Under the energy plan, new generation of electricity is to be built by private developers and, except for possible involvement in major projects with cabinet approval, BC Hydro is limited to undertaking efficiency improvements at its existing facilities. BC Hydro’s generation division supplies electricity from its existing generating stations to the distribution division at embedded cost under a "heritage contract" between the two divisions. The distribution division is required to acquire new sources of power on a least-cost basis from sources that include IPPs, customer-owned generation, imports, conservation efforts and efficiency improvements at existing BC Hydro facilities. IPPs are also now permitted to sell electricity to industrial and large commercial customers, and in 2005 the BCUC approved a new "stepped" rate to encourage these customers to conserve electricity and obtain some of their electricity from suppliers other than BC Hydro.

There are numerous IPP projects in British Columbia at various stages of development, including many projects at the conceptual stage. Many of the projects are relatively small run-of-river hydro projects. A total of 21 of more than 100 submitted projects were accepted by BC Hydro under its 2002/03 "green" power generation call and its 2002 customer-based generation call. On a combined basis, the 21 successful projects represent 560 MW of capacity and 2,260 GWh per year of new generation to be purchased by BC Hydro under 10- to 20-year electricity purchase agreements (EPAs).

As a result of a decision by the BCUC in 2003 to deny BC Hydro’s application to build a proposed 265 MW gasfired generation plant at Duke Point on Vancouver Island, BC Hydro issued a call for tenders for power projects on Vancouver Island. A bid by Duke Point Power Limited Partnership (DPPLP) for a plant similar to BC Hydro’s proposal was selected as the successful bid, and in early 2005 an EPA between BC Hydro and DPPLP was accepted for filing by the BCUC following a contested public hearing. Several intervenor groups were granted leave to appeal the decision of the BCUC to accept the EPA, and BC Hydro subsequently announced its decision to terminate the EPA. In an effort to meet the projected capacity shortfall on Vancouver Island left by the loss of the Duke Point project, BCTC and a private developer, Sea Breeze Pacific Regional Transmission System Inc., have each filed applications with the BCUC for approval of proposed projects for the transmission of electricity from the mainland to Vancouver Island. A joint public hearing for both applications is being held in early 2006 by the BCUC, and the BCUC’s ruling on the applications is expected in the spring.

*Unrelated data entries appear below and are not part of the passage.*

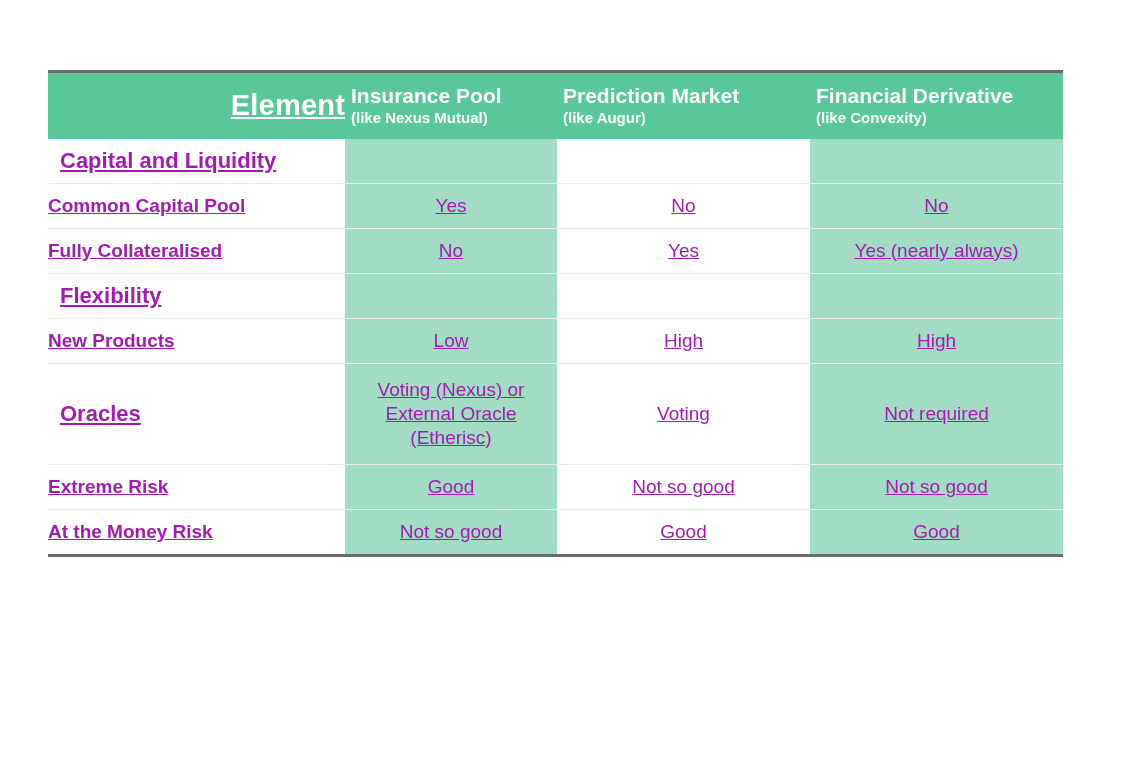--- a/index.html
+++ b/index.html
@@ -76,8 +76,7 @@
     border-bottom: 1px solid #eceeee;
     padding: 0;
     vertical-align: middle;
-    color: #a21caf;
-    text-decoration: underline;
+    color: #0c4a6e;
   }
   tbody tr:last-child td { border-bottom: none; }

In December 2005, BC Hydro issued a F2006 open call for power. Under the open call, BC Hydro is seeking to procure approximately 2,700 GWh per year of firm electrical energy from IPP projects with commercial operation dates on or before November 2010. Approximately 200 GWh per year of this power commitment is to be generated by smaller projects with capacities between 0.05 and 10 MW. Tenders are to be submitted by bidders in April, and successful bidders will be announced in August. Energy from successful projects is to be delivered to BC Hydro under 15 to 40 year EPAs.

In fall 2004, the Columbia Basin Trust announced its intention to sell its interest in three hydroelectric projects and one development project in the Columbia River Basin to BC Hydro. Although this transaction was not completed because of public opposition, BC Hydro has invited the submission of an offer in respect of the purchase of additional electricity from one of the projects (the Brilliant Expansion Project). This invitation is separate from the 2006 open call and will not materially alter the procurement targets in the call.